Das Verfassungsgericht baut der Politik goldene Brücken. Es hält die Ungleichbehandlung von Betriebs- und Privatvermögen für gerechtfertigt. Vor allem haben die Richter an Verschonungsregeln für kleine und mittlere Betriebe nichts auszusetzen. Nur Art und Weise sowie Ausmaß der Steuerbefreiung seien nicht mit dem Grundrecht der steuerlichen Belastungsgleichheit zu vereinbaren. So seien 2012 Befreiungsmöglichkeiten in Höhe von fast 40 Milliarden Euro in Anspruch genommen worden, während der Fiskus nur 4,3 Milliarden Euro Erbschaftsteuer eingenommen habe.
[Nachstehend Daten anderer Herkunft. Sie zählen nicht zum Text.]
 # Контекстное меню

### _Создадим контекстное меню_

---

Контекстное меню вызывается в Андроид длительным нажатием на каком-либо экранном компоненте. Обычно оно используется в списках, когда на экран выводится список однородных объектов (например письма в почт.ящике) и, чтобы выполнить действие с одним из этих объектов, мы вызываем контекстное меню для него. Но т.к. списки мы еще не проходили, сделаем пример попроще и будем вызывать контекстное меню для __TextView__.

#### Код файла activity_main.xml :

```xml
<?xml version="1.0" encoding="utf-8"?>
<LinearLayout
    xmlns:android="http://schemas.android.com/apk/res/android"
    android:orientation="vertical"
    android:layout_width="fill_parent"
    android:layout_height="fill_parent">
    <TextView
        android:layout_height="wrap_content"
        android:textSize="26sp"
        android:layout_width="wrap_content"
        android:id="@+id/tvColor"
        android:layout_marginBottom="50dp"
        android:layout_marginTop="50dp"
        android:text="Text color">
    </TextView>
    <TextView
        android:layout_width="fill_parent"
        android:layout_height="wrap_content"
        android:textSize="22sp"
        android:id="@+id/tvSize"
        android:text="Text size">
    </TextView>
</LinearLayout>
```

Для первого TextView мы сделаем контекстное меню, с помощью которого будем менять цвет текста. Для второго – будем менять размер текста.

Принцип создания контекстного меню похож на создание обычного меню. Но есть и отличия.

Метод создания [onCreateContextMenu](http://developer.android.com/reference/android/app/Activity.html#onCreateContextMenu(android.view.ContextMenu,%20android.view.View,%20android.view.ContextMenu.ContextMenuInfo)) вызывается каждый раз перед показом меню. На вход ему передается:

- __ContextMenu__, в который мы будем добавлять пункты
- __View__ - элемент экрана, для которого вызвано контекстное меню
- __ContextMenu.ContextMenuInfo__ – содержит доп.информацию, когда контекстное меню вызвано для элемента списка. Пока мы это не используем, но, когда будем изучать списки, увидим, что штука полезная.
Laut Verfassungsgericht dürfe die Politik deshalb nicht mehr 90 Prozent der Betriebe Ausnahmen gewähren – sonst seien es keine Ausnahmen mehr. Deshalb muss die Grenze von 20 Beschäftigten, bis zu der Firmen ganz von der Steuer befreit sind, sinken. Damit würde sie für weniger Firmen gelten. Ebenso halten die Richter die Regelungen zum Verwaltungsvermögen für nicht mit dem Grundgesetz vereinbar. Die Politik wird nachjustieren – und es bei kleinen Änderungen belassen.